One Pan Creamy Garlic Parmesan Chicken Pasta

This one-pan pasta dish is a quick and satisfying meal, perfect for busy weeknights. It combines tender chicken, creamy garlic parmesan sauce, and pasta for a flavorful experience with minimal cleanup.
Prep Time 10 minutes
Cook Time 20 minutes
Resting Time 5 minutes
Total Time 35 minutes
Servings: 3 people
Course: Dinner
Cuisine: Italian

Ingredients
  

  • 1 pound chicken breast butterflied into two thin slices
  • 8 oz gemelli pasta boxed pasta, not fresh or gourmet
  • 2-3 tablespoons olive oil divided
  • 1 tablespoon garlic minced
  • ½ teaspoon diamond crystal kosher salt plus more for seasoning chicken
  • ¼ teaspoon black pepper plus more for seasoning chicken
  • 1.75 oz finely grated parmesan cheese pre-grated is fine
  • cup fresh parsley finely chopped

Equipment

  • High sided skillet
  • Cutting board
  • Knife
  • Wooden spoon or spatula
  • Instant-read thermometer

Method
 

  1. Pat chicken dry on a cutting board. Butterfly the chicken breast into two thin slices. Season the top side of the chicken pieces with salt and pepper.
  2. Preheat a high-sided skillet over medium heat. Add 1-2 tablespoons of olive oil. When the oil ripples, place the chicken seasoned side down in the pan. Season the top side of the chicken with salt and pepper. Increase heat to medium-high and cook chicken 3-5 minutes per side until cooked through (at least 160°F). Remove chicken to a plate to rest.
  3. Without cleaning the pan, reduce heat to low. Add the remaining olive oil. Add the minced garlic and cook, stirring constantly, about 30-60 seconds until slightly softened. Do not let it burn.
  4. Add a splash of water to cover the bottom of the pan.

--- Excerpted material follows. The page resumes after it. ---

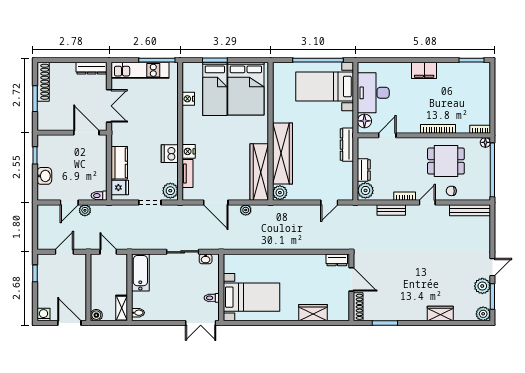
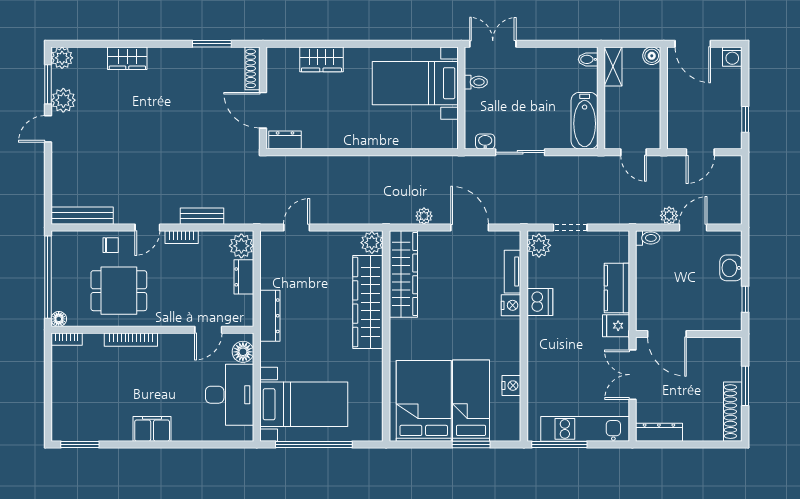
fridge: (120, 187) -> (616, 326), moved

Increase heat to high and scrape the browned bits from the bottom as the liquid boils.
  5. Add the dried pasta, salt, and pepper to the pan. Stir. Add just enough water to almost cover the pasta.
  6. When the water boils, set a timer for the "al dente" time on the pasta box. Keep heat on high, stirring constantly as the pasta cooks to prevent sticking. Add small amounts of water as needed.
  7. When about a minute of cooking time remains and very little water is left, reduce heat to low. Add the parmesan cheese and stir to melt into a creamy sauce. Remove from heat.
  8. Slice the chicken and add it back to the pan with half the chopped parsley. Stir to combine. Serve immediately, topped with the remaining parsley and additional parmesan cheese.

Notes

*Do not use fresh or gourmet pasta. Boxed dried pasta works best.
**The internal temperature for doneness on chicken breast is 165°F, but the chicken will continue cooking as it rests. You can safely pull it off the heat early. If you prefer, let it reach 165°F before removing from the pan to rest.
8 ounces of pasta and 1 pound chicken breast is enough for two very hungry people or two moderately hungry people plus a small child (or for leftovers). If serving four or more, add 4-6 ounces of pasta and ⅓ lb chicken per person.